Im Mittelpunkt vieler Arbeiten stehen physikalische Phänomene wie Licht und die Untersuchung von Eigenschaften bestimmter Flüssigkeiten und Materialien. Wittenburg interessiert sich für die Effekte, Brechungen und Aufspaltungen, die entstehen, wenn sich zum Beispiel Lichtquellen treffen oder Flüssigkeiten miteinander in Kontakt treten. „Ich beschäftige mich viel mit Physik, habe aber eine ganz eigene Herangehensweise“, sagt Wittenburg. „Es geht mir vor allem um die philosophische Komponente. Meine Kunst ist eine Form von abstrakter poetischer Physik.“ Was in der Theorie hochphilosophisch klingt, erinnert in der Praxis an Motive aus den modernen Naturwissenschaften: bunte Lichtpunkte, geometrische Linien und undefinierbare Farben und Formen wie Bilder von einem Mikroskop.

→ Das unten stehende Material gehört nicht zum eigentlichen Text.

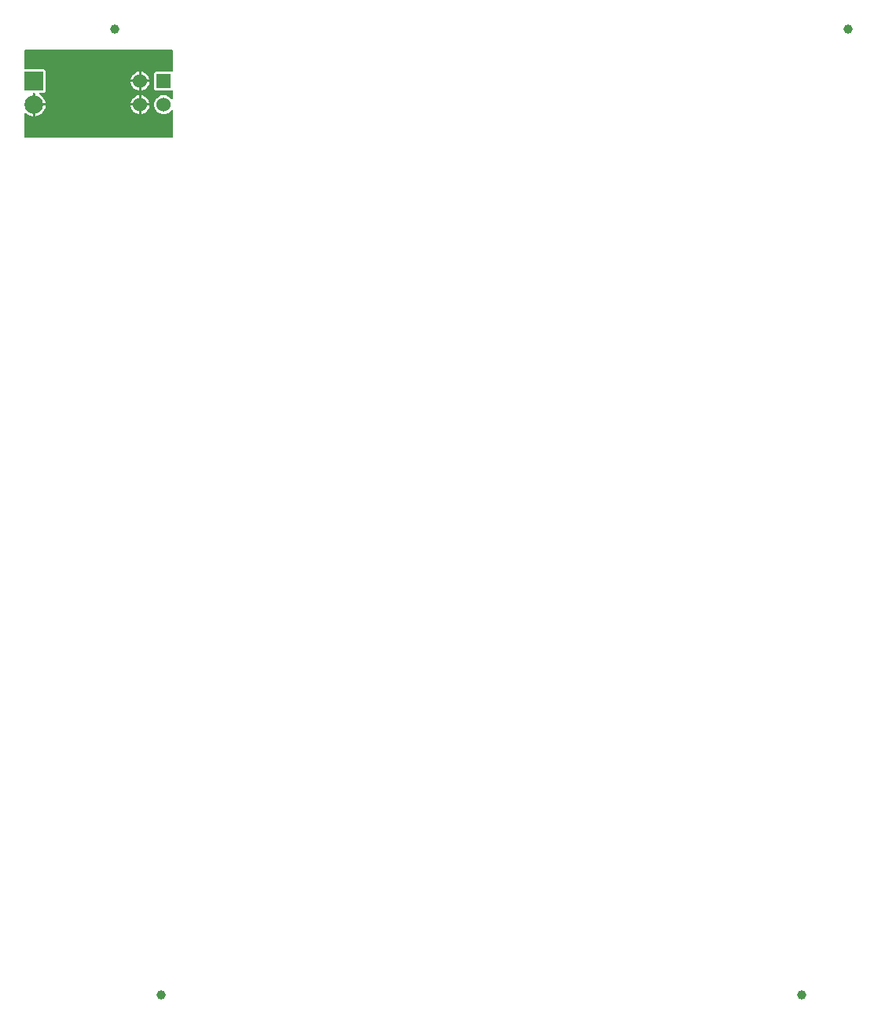
<source format=gbl>
G04 Layer: BottomLayer*
G04 EasyEDA v6.5.29, 2023-07-09 11:22:14*
G04 2a24106116184deab8eff4ddc7d4f531,5a6b42c53f6a479593ecc07194224c93,10*
G04 Gerber Generator version 0.2*
G04 Scale: 100 percent, Rotated: No, Reflected: No *
G04 Dimensions in millimeters *
G04 leading zeros omitted , absolute positions ,4 integer and 5 decimal *
%FSLAX45Y45*%
%MOMM*%

%AMMACRO1*21,1,$1,$2,0,0,$3*%
%ADD10C,1.0000*%
%ADD11MACRO1,2X2X-90.0000*%
%ADD12C,2.0000*%
%ADD13MACRO1,1.524X1.524X-90.0000*%
%ADD14C,1.5240*%

%LPD*%
G36*
X36068Y9038590D02*
G01*
X32156Y9039352D01*
X28905Y9041587D01*
X26670Y9044889D01*
X25908Y9048750D01*
X25908Y9296857D01*
X26670Y9300718D01*
X28905Y9304020D01*
X32156Y9306255D01*
X36068Y9307017D01*
X39979Y9306255D01*
X43535Y9303766D01*
X55473Y9294418D01*
X68478Y9286544D01*
X82346Y9280296D01*
X96875Y9275775D01*
X111810Y9273032D01*
X114300Y9272879D01*
X114300Y9385300D01*
X36068Y9385300D01*
X32156Y9386062D01*
X28905Y9388297D01*
X26670Y9391548D01*
X25908Y9395460D01*
X25908Y9400540D01*
X26670Y9404451D01*
X28905Y9407702D01*
X32156Y9409938D01*
X36068Y9410700D01*
X114300Y9410700D01*
X114300Y9515906D01*
X115062Y9519818D01*
X117297Y9523120D01*
X120548Y9525304D01*
X124460Y9526066D01*
X129539Y9526066D01*
X133451Y9525304D01*
X136702Y9523120D01*
X138938Y9519818D01*
X139700Y9515906D01*
X139700Y9410700D01*
X252120Y9410700D01*
X251967Y9413189D01*
X249224Y9428124D01*
X244703Y9442653D01*
X238455Y9456521D01*
X230581Y9469526D01*
X221234Y9481464D01*
X210464Y9492234D01*
X198526Y9501581D01*
X189179Y9507220D01*
X186029Y9510268D01*
X184404Y9514281D01*
X184658Y9518650D01*
X186690Y9522510D01*
X190195Y9525152D01*
X194462Y9526066D01*
X226415Y9526066D01*
X232765Y9526828D01*
X238201Y9528708D01*
X243128Y9531807D01*
X247192Y9535871D01*
X250291Y9540798D01*
X252171Y9546234D01*
X252933Y9552584D01*
X252933Y9751415D01*
X252171Y9757765D01*
X250291Y9763201D01*
X247192Y9768128D01*
X243128Y9772192D01*
X238201Y9775291D01*
X232765Y9777171D01*
X226415Y9777882D01*
X36068Y9777882D01*
X32156Y9778695D01*
X28905Y9780879D01*
X26670Y9784181D01*
X25908Y9788042D01*
X25908Y9976612D01*
X26670Y9980523D01*
X28905Y9983774D01*
X32156Y9986010D01*
X36068Y9986772D01*
X1613916Y9986772D01*
X1617827Y9986010D01*
X1621129Y9983774D01*
X1623314Y9980523D01*
X1624076Y9976612D01*
X1624076Y9761372D01*
X1623364Y9757562D01*
X1621282Y9754362D01*
X1618132Y9752126D01*
X1614373Y9751212D01*
X1610563Y9751771D01*
X1605940Y9753396D01*
X1599641Y9754108D01*
X1448358Y9754108D01*
X1442059Y9753396D01*
X1436573Y9751466D01*
X1431696Y9748418D01*
X1427581Y9744303D01*
X1424533Y9739426D01*
X1422603Y9733940D01*
X1421892Y9727641D01*
X1421892Y9576358D01*
X1422603Y9570059D01*
X1424533Y9564573D01*
X1427581Y9559696D01*
X1431696Y9555581D01*
X1436573Y9552533D01*
X1442059Y9550603D01*
X1448358Y9549892D01*
X1599641Y9549892D01*
X1605940Y9550603D01*
X1610563Y9552228D01*
X1614373Y9552787D01*
X1618132Y9551873D01*
X1621282Y9549638D01*
X1623364Y9546437D01*
X1624076Y9542627D01*
X1624076Y9465157D01*
X1623263Y9461093D01*
X1620926Y9457740D01*
X1617421Y9455607D01*
X1613357Y9454997D01*
X1609394Y9456064D01*
X1606143Y9458553D01*
X1597406Y9468967D01*
X1587246Y9478111D01*
X1576019Y9485833D01*
X1563878Y9491980D01*
X1550974Y9496450D01*
X1537614Y9499193D01*
X1524000Y9500108D01*
X1510385Y9499193D01*
X1497025Y9496450D01*
X1484122Y9491980D01*
X1471980Y9485833D01*
X1460754Y9478111D01*
X1450594Y9468967D01*
X1441805Y9458553D01*
X1434490Y9447072D01*
X1428750Y9434677D01*
X1424686Y9421672D01*
X1422450Y9408210D01*
X1421993Y9394596D01*
X1423314Y9381032D01*
X1426514Y9367774D01*
X1431391Y9355023D01*
X1437944Y9343085D01*
X1446022Y9332112D01*
X1455521Y9322308D01*
X1466240Y9313824D01*
X1477975Y9306864D01*
X1490522Y9301581D01*
X1503680Y9297974D01*
X1517192Y9296146D01*
X1530807Y9296146D01*
X1544320Y9297974D01*
X1557477Y9301581D01*
X1570024Y9306864D01*
X1581759Y9313824D01*
X1592478Y9322308D01*
X1601978Y9332112D01*
X1605737Y9337243D01*
X1608886Y9340037D01*
X1612900Y9341307D01*
X1617116Y9340850D01*
X1620723Y9338716D01*
X1623212Y9335312D01*
X1624076Y9331198D01*
X1624076Y9048750D01*
X1623314Y9044889D01*
X1621129Y9041587D01*
X1617827Y9039352D01*
X1613916Y9038590D01*
G37*

%LPC*%
G36*
X1257300Y9296958D02*
G01*
X1257300Y9385300D01*
X1168908Y9385300D01*
X1169314Y9381032D01*
X1172514Y9367774D01*
X1177391Y9355023D01*
X1183944Y9343085D01*
X1192022Y9332112D01*
X1201521Y9322308D01*
X1212240Y9313824D01*
X1223975Y9306864D01*
X1236522Y9301581D01*
X1249680Y9297974D01*
G37*
G36*
X1282700Y9296958D02*
G01*
X1290320Y9297974D01*
X1303477Y9301581D01*
X1316024Y9306864D01*
X1327759Y9313824D01*
X1338478Y9322308D01*
X1347978Y9332112D01*
X1356055Y9343085D01*
X1362608Y9355023D01*
X1367485Y9367774D01*
X1370685Y9381032D01*
X1371092Y9385300D01*
X1282700Y9385300D01*
G37*
G36*
X1168857Y9410700D02*
G01*
X1257300Y9410700D01*
X1257300Y9499244D01*
X1243025Y9496450D01*
X1230122Y9491980D01*
X1217980Y9485833D01*
X1206754Y9478111D01*
X1196594Y9468967D01*
X1187805Y9458553D01*
X1180490Y9447072D01*
X1174750Y9434677D01*
X1170686Y9421672D01*
G37*
G36*
X1282700Y9410700D02*
G01*
X1371142Y9410700D01*
X1369314Y9421672D01*
X1365250Y9434677D01*
X1359509Y9447072D01*
X1352194Y9458553D01*
X1343406Y9468967D01*
X1333246Y9478111D01*
X1322019Y9485833D01*
X1309878Y9491980D01*
X1296974Y9496450D01*
X1282700Y9499244D01*
G37*
G36*
X139700Y9272879D02*
G01*
X142189Y9273032D01*
X157124Y9275775D01*
X171653Y9280296D01*
X185521Y9286544D01*
X198526Y9294418D01*
X210464Y9303766D01*
X221234Y9314535D01*
X230581Y9326473D01*
X238455Y9339478D01*
X244703Y9353346D01*
X249224Y9367875D01*
X251967Y9382810D01*
X252120Y9385300D01*
X139700Y9385300D01*
G37*
G36*
X1282700Y9550958D02*
G01*
X1290320Y9551974D01*
X1303477Y9555581D01*
X1316024Y9560864D01*
X1327759Y9567824D01*
X1338478Y9576308D01*
X1347978Y9586112D01*
X1356055Y9597085D01*
X1362608Y9609023D01*
X1367485Y9621774D01*
X1370685Y9635032D01*
X1371092Y9639300D01*
X1282700Y9639300D01*
G37*
G36*
X1257300Y9550958D02*
G01*
X1257300Y9639300D01*
X1168908Y9639300D01*
X1169314Y9635032D01*
X1172514Y9621774D01*
X1177391Y9609023D01*
X1183944Y9597085D01*
X1192022Y9586112D01*
X1201521Y9576308D01*
X1212240Y9567824D01*
X1223975Y9560864D01*
X1236522Y9555581D01*
X1249680Y9551974D01*
G37*
G36*
X1168857Y9664700D02*
G01*
X1257300Y9664700D01*
X1257300Y9753244D01*
X1243025Y9750450D01*
X1230122Y9745980D01*
X1217980Y9739833D01*
X1206754Y9732111D01*
X1196594Y9722967D01*
X1187805Y9712553D01*
X1180490Y9701072D01*
X1174750Y9688677D01*
X1170686Y9675672D01*
G37*
G36*
X1282700Y9664700D02*
G01*
X1371142Y9664700D01*
X1369314Y9675672D01*
X1365250Y9688677D01*
X1359509Y9701072D01*
X1352194Y9712553D01*
X1343406Y9722967D01*
X1333246Y9732111D01*
X1322019Y9739833D01*
X1309878Y9745980D01*
X1296974Y9750450D01*
X1282700Y9753244D01*
G37*

%LPD*%
D10*
G01*
X999997Y10212678D03*
G01*
X8899974Y10212678D03*
G01*
X1499996Y-187268D03*
G01*
X8399975Y-187268D03*
D11*
G01*
X127000Y9652000D03*
D12*
G01*
X127000Y9398000D03*
D13*
G01*
X1524000Y9652000D03*
D14*
G01*
X1270000Y9652000D03*
G01*
X1524000Y9398000D03*
G01*
X1270000Y9398000D03*
M02*

</source>
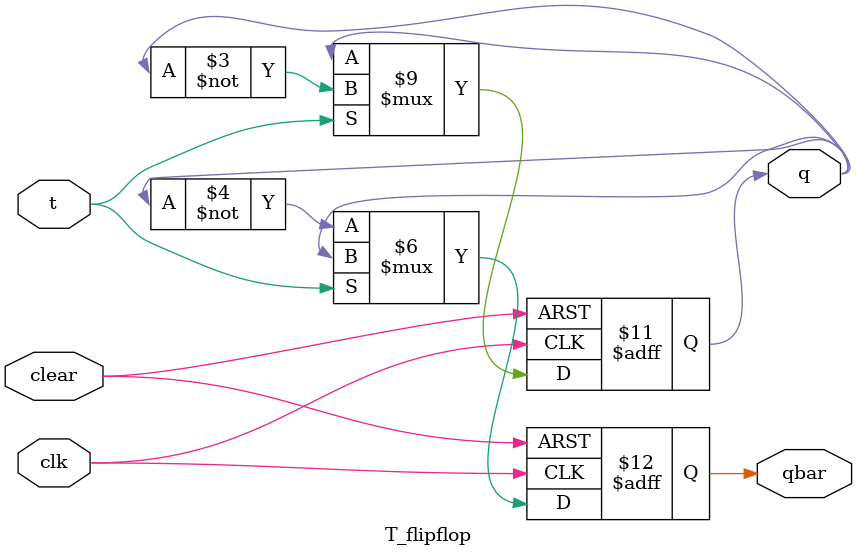
<source format=v>
`timescale 1ns / 1ps
module T_flipflop(input clk, input clear, input t, output reg q, output reg qbar);

always @(posedge clk, negedge clear)
    if (clear == 0)
    begin
        q <= 0;
        qbar <= 1;
    end
    else if (t)
    begin
        q <= ~q;
        qbar <= q;
    end
    else
    begin
        q <= q;
        qbar <= ~q;
    end
endmodule

</source>
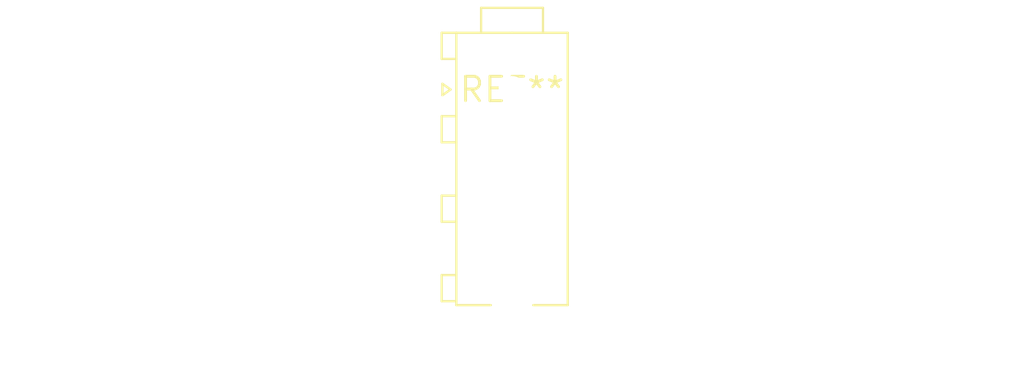
<source format=kicad_pcb>
(kicad_pcb (version 20240108) (generator pcbnew)

  (general
    (thickness 1.6)
  )

  (paper "A4")
  (layers
    (0 "F.Cu" signal)
    (31 "B.Cu" signal)
    (32 "B.Adhes" user "B.Adhesive")
    (33 "F.Adhes" user "F.Adhesive")
    (34 "B.Paste" user)
    (35 "F.Paste" user)
    (36 "B.SilkS" user "B.Silkscreen")
    (37 "F.SilkS" user "F.Silkscreen")
    (38 "B.Mask" user)
    (39 "F.Mask" user)
    (40 "Dwgs.User" user "User.Drawings")
    (41 "Cmts.User" user "User.Comments")
    (42 "Eco1.User" user "User.Eco1")
    (43 "Eco2.User" user "User.Eco2")
    (44 "Edge.Cuts" user)
    (45 "Margin" user)
    (46 "B.CrtYd" user "B.Courtyard")
    (47 "F.CrtYd" user "F.Courtyard")
    (48 "B.Fab" user)
    (49 "F.Fab" user)
    (50 "User.1" user)
    (51 "User.2" user)
    (52 "User.3" user)
    (53 "User.4" user)
    (54 "User.5" user)
    (55 "User.6" user)
    (56 "User.7" user)
    (57 "User.8" user)
    (58 "User.9" user)
  )

  (setup
    (pad_to_mask_clearance 0)
    (pcbplotparams
      (layerselection 0x00010fc_ffffffff)
      (plot_on_all_layers_selection 0x0000000_00000000)
      (disableapertmacros false)
      (usegerberextensions false)
      (usegerberattributes false)
      (usegerberadvancedattributes false)
      (creategerberjobfile false)
      (dashed_line_dash_ratio 12.000000)
      (dashed_line_gap_ratio 3.000000)
      (svgprecision 4)
      (plotframeref false)
      (viasonmask false)
      (mode 1)
      (useauxorigin false)
      (hpglpennumber 1)
      (hpglpenspeed 20)
      (hpglpendiameter 15.000000)
      (dxfpolygonmode false)
      (dxfimperialunits false)
      (dxfusepcbnewfont false)
      (psnegative false)
      (psa4output false)
      (plotreference false)
      (plotvalue false)
      (plotinvisibletext false)
      (sketchpadsonfab false)
      (subtractmaskfromsilk false)
      (outputformat 1)
      (mirror false)
      (drillshape 1)
      (scaleselection 1)
      (outputdirectory "")
    )
  )

  (net 0 "")

  (footprint "TE_MATE-N-LOK_1-770870-x_1x03_P4.14mm_Vertical" (layer "F.Cu") (at 0 0))

)

</source>
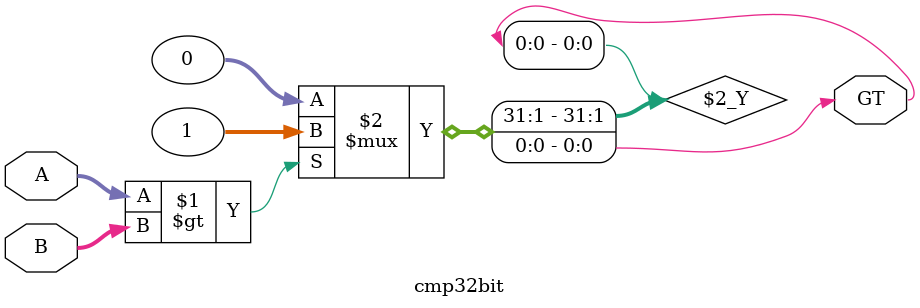
<source format=v>
`timescale 1ns / 1ps

module cmp32bit(
    input [3:0] A,
    input [3:0] B,
    output GT
    );
    assign GT=(A>B)? 1:0;
endmodule

</source>
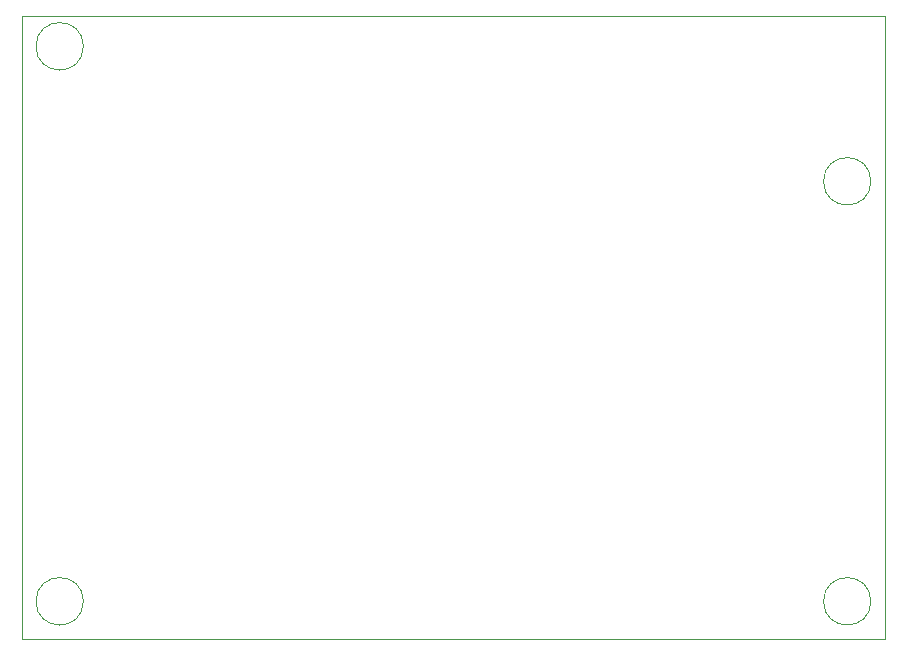
<source format=gbr>
%TF.GenerationSoftware,KiCad,Pcbnew,7.0.2*%
%TF.CreationDate,2024-06-06T15:53:54-07:00*%
%TF.ProjectId,argonCartMotorDesignV2,6172676f-6e43-4617-9274-4d6f746f7244,rev?*%
%TF.SameCoordinates,Original*%
%TF.FileFunction,Profile,NP*%
%FSLAX46Y46*%
G04 Gerber Fmt 4.6, Leading zero omitted, Abs format (unit mm)*
G04 Created by KiCad (PCBNEW 7.0.2) date 2024-06-06 15:53:54*
%MOMM*%
%LPD*%
G01*
G04 APERTURE LIST*
%TA.AperFunction,Profile*%
%ADD10C,0.100000*%
%TD*%
G04 APERTURE END LIST*
D10*
X149328046Y-69850000D02*
G75*
G03*
X149328046Y-69850000I-2008046J0D01*
G01*
X82653046Y-58420000D02*
G75*
G03*
X82653046Y-58420000I-2008046J0D01*
G01*
X82653046Y-105410000D02*
G75*
G03*
X82653046Y-105410000I-2008046J0D01*
G01*
X149328046Y-105410000D02*
G75*
G03*
X149328046Y-105410000I-2008046J0D01*
G01*
X77470000Y-55880000D02*
X150495000Y-55880000D01*
X150495000Y-108585000D02*
X77470000Y-108585000D01*
X150495000Y-55880000D02*
X150495000Y-108585000D01*
X77470000Y-108585000D02*
X77470000Y-55880000D01*
M02*

</source>
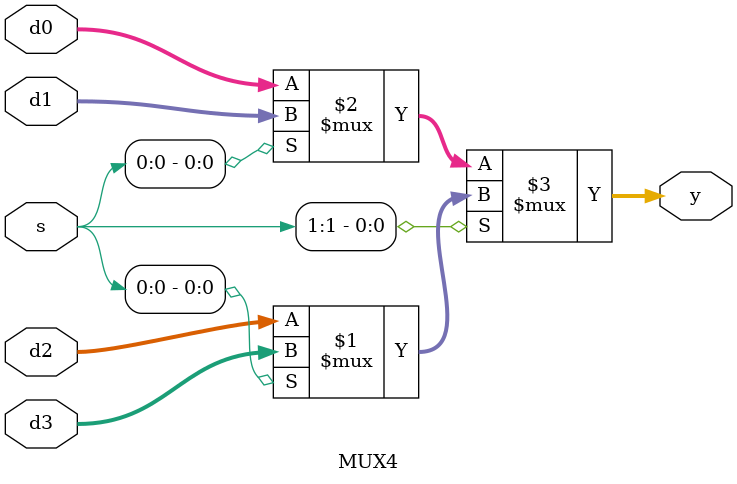
<source format=sv>
`timescale 1ns / 1ps


module MUX4(input logic [3:0] d0, d1, d2, d3,
input logic [1:0] s,
output logic [3:0] y);
assign y = s[1] ?
(s[0] ? d3 : d2):
(s[0] ? d1 : d0);
endmodule
</source>
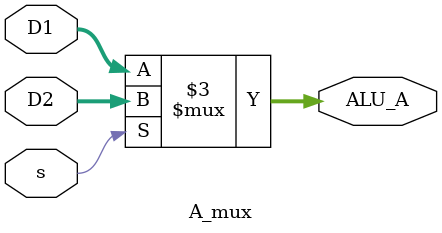
<source format=v>
`timescale 1ns / 1ps


module A_mux(
    input [31:0] D1,
    input [31:0] D2,
    input s,
    output reg [31:0] ALU_A
    );
    always@* begin
        if(s) ALU_A<=D2;
        else ALU_A<=D1;
    end
endmodule

</source>
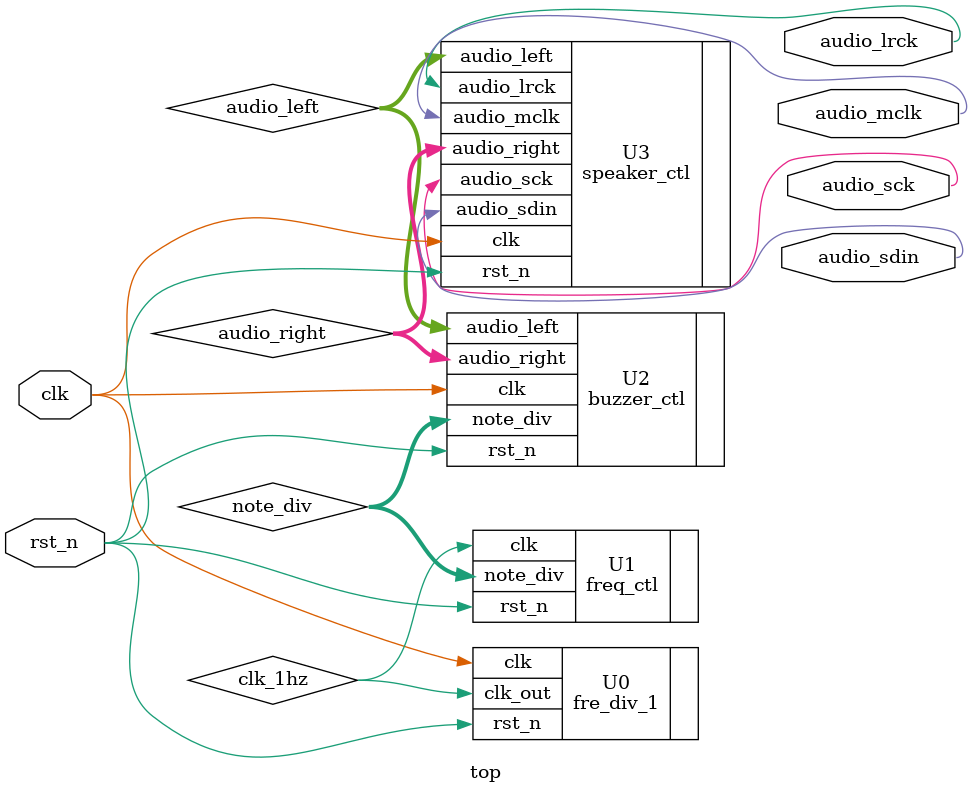
<source format=v>
`timescale 1ns / 1ps


module top(
    input clk,
    input rst_n,
    output audio_mclk,
    output audio_lrck,
    output audio_sck,
    output audio_sdin
    );
    wire clk_1hz;     // 1hz
    wire [21:0]note_div;  //  frequency divisor
    wire [15:0]audio_left;
    wire [15:0]audio_right;
    
    fre_div_1 U0 (.clk(clk),.rst_n(rst_n),.clk_out(clk_1hz));
    freq_ctl U1 (.clk(clk_1hz),.rst_n(rst_n),.note_div(note_div));
    buzzer_ctl U2 (.clk(clk),.rst_n(rst_n),.note_div(note_div)
                    ,.audio_left(audio_left),.audio_right(audio_right));
    speaker_ctl U3 (.clk(clk),.rst_n(rst_n),.audio_left(audio_left),.audio_right(audio_right)
                    ,.audio_mclk(audio_mclk),.audio_lrck(audio_lrck),.audio_sck(audio_sck),.audio_sdin(audio_sdin));

endmodule
</source>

Wittenburg möchte sichtbar machen, was sonst unsichtbar bleibt. Mithilfe eines Scanners hat sie zum Beispiel Staub und andere Partikel aufgenommen, die in der Luft enthalten sind. Das entstandene Bild sieht aus wie ein Foto aus dem Weltraum mit unzähligen kleinen Sternen.

Wittenburg arbeitet am liebsten nachts

In ihrer Zeit in der Trittauer Wassermühle hat Wittenburg täglich an ihren Werken gearbeitet. „Meistens arbeite ich nachts“, sagt die gebürtige Dannenbergerin. „Dann bin ich inspirierter, und außerdem ist es für meine Lichtinstallationen besser, wenn es dunkel ist. Am liebsten würde ich die Ausstellung auch nachts eröffnen.“ Das Stipendium habe ihr ermöglicht, sich in Ruhe und mit höchster Konzentration ihrer Kunst zu widmen. „Ich war nicht nur fokussiert, sondern geradezu fixiert“, sagt sie. Wie es nach Trittau mit ihr weitergeht, weiß Wittenburg noch nicht genau. Zunächst möchte sie in Berlin leben und dort hauptsächlich schriftstellerisch tätig sein. Einen weiteren Förderpreis hat sie bereits in Aussicht. „Das ist aber noch nicht spruchreif“, sagt Wittenburg. Auf die Frage, was sie sich von der Ausstellung und für ihre berufliche Zukunft erhoffe, sagt sie: „Ich möchte nicht unbedingt berühmt werden. Ich denke auch nicht in Erfolgskategorien. Alles, was ich möchte, ist gute Arbeit zu machen.“

Die Sparkassen-Kulturstiftung Stormarn fördert seit 1992 bildende Künstler mit dem Kunststipendiums in der Trittauer Wassermühle. Neben einem finanziellen Zuschuss zum Lebensunterhalt stellt die Stiftung den Stipendiaten die Wohnung in der Mühle und das zugehörige Atelier zur Verfügung. Zur diesjährigen Ausstellung erscheint das Buch „Der gesprengte Raum“. Die Autoren Hans-Christian Dany und Catrin Lorch beschreiben darin die Werke und die künstlerische Arbeitsweise Lily Wittenburgs. Das Buch erscheint im Starship Verlag und kostet 14 Euro.

Die Ausstellung „Odessa Theda Stein“ ist von Sonnabend, 28. März, bis Sonntag, 26. April, in der Wassermühle (Am Mühlenteich 3a) in Trittau zu sehen. Am Sonnabend, 4. April, ab 15 Uhr gibt es ein Künstlergespräch.